Asra Q. Nomani: aqn@georgetown.edu

 

Barbara Feinman Todd, Journalism Director for Georgetown University's English Department, is a co-director of the Pearl Project. She has worked in Washington as a freelance editor and writer for more than two decades, assisting as ghostwriter, editor or researcher for senators, journalists, and business leaders on several high-profile books including Bob Woodward's VEIL; Carl Bernstein's Loyalties; former Congresswoman Marjorie Margolies-Mezvinsky's A Woman's Place: The Freshmen Women Who Changed the Face of Congress; former Washington Post Executive Editor Benjamin Bradlee's A Good Life; Palestinian spokesperson Hanan Ashrawi's This Side of Peace; former First Lady Hillary Clinton's It Takes A Village; and former Nebraska senator Bob Kerrey's When I Was A Young Man.

 



Asra Q. Nomani, a former reporter for the Wall Street Journal, teaches journalism at Georgetown and is a co-director of the Pearl Project.
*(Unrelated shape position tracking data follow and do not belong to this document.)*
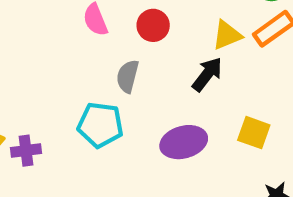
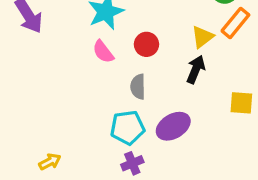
purple ellipse: (184, 142) -> (173, 126), moved
purple cross: (26, 151) -> (132, 163), moved

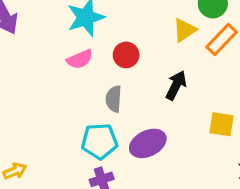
yellow triangle: (202, 37) -> (184, 30), moved
pink semicircle: (103, 52) -> (80, 59), turned -80

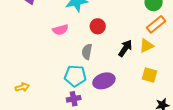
yellow triangle: (184, 30) -> (146, 46), moved
pink semicircle: (80, 59) -> (60, 30), moved

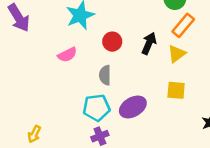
black arrow: (125, 48) -> (149, 43), moved
yellow square: (149, 75) -> (176, 90), moved
yellow arrow: (22, 87) -> (34, 134), turned 144

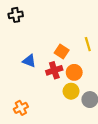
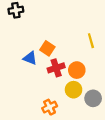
orange square: (62, 51) -> (47, 48), moved
orange cross: (21, 108) -> (50, 107), moved

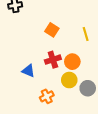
orange square: (47, 48) -> (52, 30), moved
blue triangle: (30, 58) -> (28, 71), moved

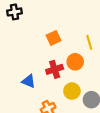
orange square: (52, 30) -> (53, 38), turned 32
orange circle: (72, 62) -> (75, 62), moved

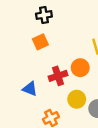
black cross: (15, 12) -> (44, 15), moved
orange square: (53, 38) -> (40, 42), moved

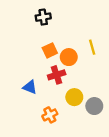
orange square: (40, 42) -> (50, 50), moved
orange circle: (80, 68) -> (69, 57), moved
She is the author of Tantrika and Standing Alone. She has written for the New York Times, The Washington Post, TIME and other publications and received a 2007 opinion writing award from the American Academy of Religion. The American Association of University Women named her a 2007 Woman of Distinction. She has commented on Islam, motherhood and journalism in venues from CNN, BBC, Al Jazeera to NPR. She delivered an NPR commentary that the same spirit of investigative journalism that imbued Pearl's work lives in the students of the Pearl Project.